- [Exercise instructions]: Restate word for word the section of the entries that opens at the line containing "آراء مختلفة عنك" and closes at the line containing "interdisciplinar y con", both lines kept, pictures dropped.

□ □ □ □ □

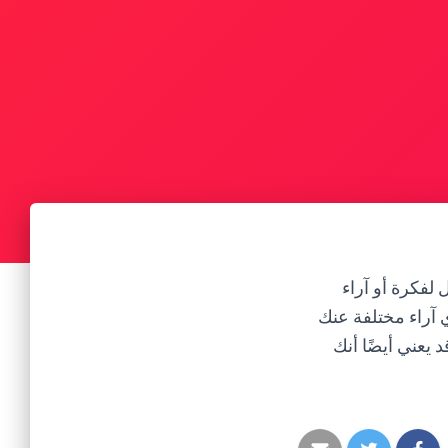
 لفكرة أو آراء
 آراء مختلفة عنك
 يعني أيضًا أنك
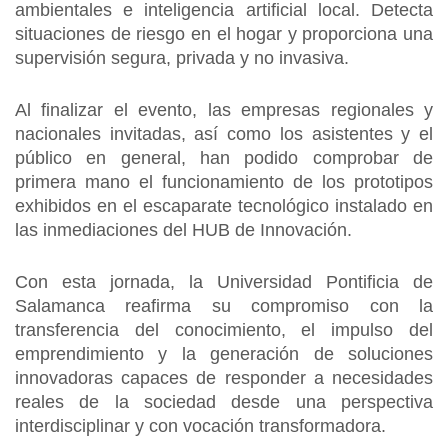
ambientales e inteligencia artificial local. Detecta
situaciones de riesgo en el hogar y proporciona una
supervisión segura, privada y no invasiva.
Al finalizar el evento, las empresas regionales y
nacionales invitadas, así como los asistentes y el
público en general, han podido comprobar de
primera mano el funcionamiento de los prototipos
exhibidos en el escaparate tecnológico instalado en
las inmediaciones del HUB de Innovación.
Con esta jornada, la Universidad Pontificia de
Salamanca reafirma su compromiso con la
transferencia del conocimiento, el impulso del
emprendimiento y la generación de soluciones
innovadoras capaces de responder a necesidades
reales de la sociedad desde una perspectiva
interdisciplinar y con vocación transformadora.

□ □ □ □ □

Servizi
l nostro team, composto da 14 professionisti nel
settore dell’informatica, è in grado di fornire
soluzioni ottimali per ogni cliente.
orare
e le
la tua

□ □ □ □ □

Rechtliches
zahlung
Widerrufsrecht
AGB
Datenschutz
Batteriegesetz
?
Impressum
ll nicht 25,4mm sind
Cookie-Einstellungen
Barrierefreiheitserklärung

□ □ □ □ □

- [Exercise output]:
 آراء مختلفة عنك
 يعني أيضًا أنك
ambientales e inteligencia artificial local. Detecta
situaciones de riesgo en el hogar y proporciona una
supervisión segura, privada y no invasiva.
Al finalizar el evento, las empresas regionales y
nacionales invitadas, así como los asistentes y el
público en general, han podido comprobar de
primera mano el funcionamiento de los prototipos
exhibidos en el escaparate tecnológico instalado en
las inmediaciones del HUB de Innovación.
Con esta jornada, la Universidad Pontificia de
Salamanca reafirma su compromiso con la
transferencia del conocimiento, el impulso del
emprendimiento y la generación de soluciones
innovadoras capaces de responder a necesidades
reales de la sociedad desde una perspectiva
interdisciplinar y con vocación transformadora.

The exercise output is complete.